Understandably, putting 460 bedrooms on to a city centre site was an architectural challenge in its own right. The site was a small polygonal infill plot that had lain empty as a surface car park and was hemmed in by 15-storey blocks on all sides. Of various configurations considered, Bennetts opted for a straightforward T-shaped plan, with a 14-storey slab fronting John Islip Street and another 14-storey slab stretching out behind it. However, the irregular site boundaries prevented the two slabs from meeting at right angles. This geometric problem was solved by inserting the central lift and stair tower between both slabs so that it would act as a knuckle, allowing the rear slab to be cranked round to one side to fit the site without looking awkward.

The double tower block is simply but elegantly modelled and crisply detailed, as would be expected from Bennetts. The gable walls are clad in the material of the moment – hanging terracotta tiles – but instead of the clichéd self-finish, Bennetts has opted for bright indigo glazing.

The plant rooms are housed on the top floor, but these are all but hidden by being set back from the facade and topped by a canopy of louvres that cantilevers outwards, giving shade to the window walls below. This arrangement gives the building a satisfyingly distinct lid on the skyline, while the bright blue colouring helps it stand out from the dreary grey crowd of towers surrounding it.

Finally I am taken to visit the "Art Street", into which David and Sandy Orr have sunk £500,000 as the hotel's pièce de résistance.

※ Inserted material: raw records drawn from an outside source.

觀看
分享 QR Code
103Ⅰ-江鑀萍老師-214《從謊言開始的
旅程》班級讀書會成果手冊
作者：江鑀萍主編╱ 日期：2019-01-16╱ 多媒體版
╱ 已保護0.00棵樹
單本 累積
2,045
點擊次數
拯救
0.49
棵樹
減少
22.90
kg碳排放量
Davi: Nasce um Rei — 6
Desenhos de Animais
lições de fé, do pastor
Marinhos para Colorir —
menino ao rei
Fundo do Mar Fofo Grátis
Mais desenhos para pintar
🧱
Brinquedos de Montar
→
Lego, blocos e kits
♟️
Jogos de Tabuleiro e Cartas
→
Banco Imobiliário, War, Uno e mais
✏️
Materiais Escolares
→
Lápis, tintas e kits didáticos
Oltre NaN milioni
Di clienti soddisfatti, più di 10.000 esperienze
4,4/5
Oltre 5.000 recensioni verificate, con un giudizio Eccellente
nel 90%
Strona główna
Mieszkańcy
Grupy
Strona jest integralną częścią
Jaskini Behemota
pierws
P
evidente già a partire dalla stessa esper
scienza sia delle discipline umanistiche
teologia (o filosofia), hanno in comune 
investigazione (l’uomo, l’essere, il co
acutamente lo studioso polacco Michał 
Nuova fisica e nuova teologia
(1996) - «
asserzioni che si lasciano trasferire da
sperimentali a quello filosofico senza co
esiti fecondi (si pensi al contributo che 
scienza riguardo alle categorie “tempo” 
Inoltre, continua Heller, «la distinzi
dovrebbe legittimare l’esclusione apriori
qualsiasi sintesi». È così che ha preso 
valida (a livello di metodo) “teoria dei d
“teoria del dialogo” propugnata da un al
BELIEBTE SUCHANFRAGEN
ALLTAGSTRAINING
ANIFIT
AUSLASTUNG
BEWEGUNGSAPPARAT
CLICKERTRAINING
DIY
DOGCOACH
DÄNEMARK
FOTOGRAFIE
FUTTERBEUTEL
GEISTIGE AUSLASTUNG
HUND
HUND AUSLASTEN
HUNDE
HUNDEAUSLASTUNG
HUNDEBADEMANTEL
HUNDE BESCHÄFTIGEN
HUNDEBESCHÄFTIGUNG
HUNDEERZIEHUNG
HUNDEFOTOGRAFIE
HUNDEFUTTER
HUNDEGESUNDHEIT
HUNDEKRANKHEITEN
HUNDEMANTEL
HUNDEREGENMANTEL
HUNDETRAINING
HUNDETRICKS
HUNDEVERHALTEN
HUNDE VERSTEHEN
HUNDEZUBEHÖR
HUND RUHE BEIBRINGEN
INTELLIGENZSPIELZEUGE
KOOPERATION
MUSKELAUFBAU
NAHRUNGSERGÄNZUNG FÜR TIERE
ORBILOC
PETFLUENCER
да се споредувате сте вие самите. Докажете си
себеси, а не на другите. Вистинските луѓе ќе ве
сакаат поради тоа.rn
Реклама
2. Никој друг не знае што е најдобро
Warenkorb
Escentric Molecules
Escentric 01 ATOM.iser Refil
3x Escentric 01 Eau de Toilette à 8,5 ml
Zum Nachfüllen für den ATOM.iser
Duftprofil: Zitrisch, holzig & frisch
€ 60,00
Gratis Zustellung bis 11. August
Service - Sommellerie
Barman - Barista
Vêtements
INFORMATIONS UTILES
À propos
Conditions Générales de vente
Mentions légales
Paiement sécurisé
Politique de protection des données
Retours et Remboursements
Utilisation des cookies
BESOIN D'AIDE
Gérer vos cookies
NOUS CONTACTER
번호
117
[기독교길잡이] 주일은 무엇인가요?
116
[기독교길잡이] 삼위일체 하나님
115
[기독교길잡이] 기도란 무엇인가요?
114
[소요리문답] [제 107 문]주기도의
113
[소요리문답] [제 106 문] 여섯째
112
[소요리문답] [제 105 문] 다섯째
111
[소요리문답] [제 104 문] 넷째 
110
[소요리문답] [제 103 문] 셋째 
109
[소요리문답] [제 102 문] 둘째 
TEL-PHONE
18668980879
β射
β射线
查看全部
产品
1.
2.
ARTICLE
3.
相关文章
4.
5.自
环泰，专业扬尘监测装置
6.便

Though not an established public right of way, this is a 80 m long pavement-level passageway that invites passers-by to nip through the site between the public streets at front and back. The prime creator of the Art Street was the artist Susanna Heron, who worked closely with Bennetts Associates. The result of the collaboration comprises a half-glazed roof, free-standing cylindrical columns that mimic the real ones inside the building, and a side wall of dark slate panels adorned with abstract motifs alternating with white-concrete panels.

The inventive Art Street, I have to admit, left me cold. Although not at all draughty, its hemmed-in setting between two tower blocks and its stark decor made it feel like a wind tunnel. In fact, the altruistic civic aspect of the Art Street impressed me less than the crafty commercial intention underpinning it. What the Art Street does very effectively is increase the street frontage of the restaurant. Non-residents using it as a short cut to the river pass at close quarters along the whole depth of the City Cafe, and in summer brush past the al-fresco tables that spill out from it. If this does not beguile them to tarry and sample the refreshments on offer, not much will.

So this is what David Orr means by a permeable building. Not just a quality of refreshingly crisp, understated, functionally honest contemporary architecture, it signifies a building that pulls unsuspecting punters off the street at one end and out at the other. It gives commercial architecture a whole new meaning.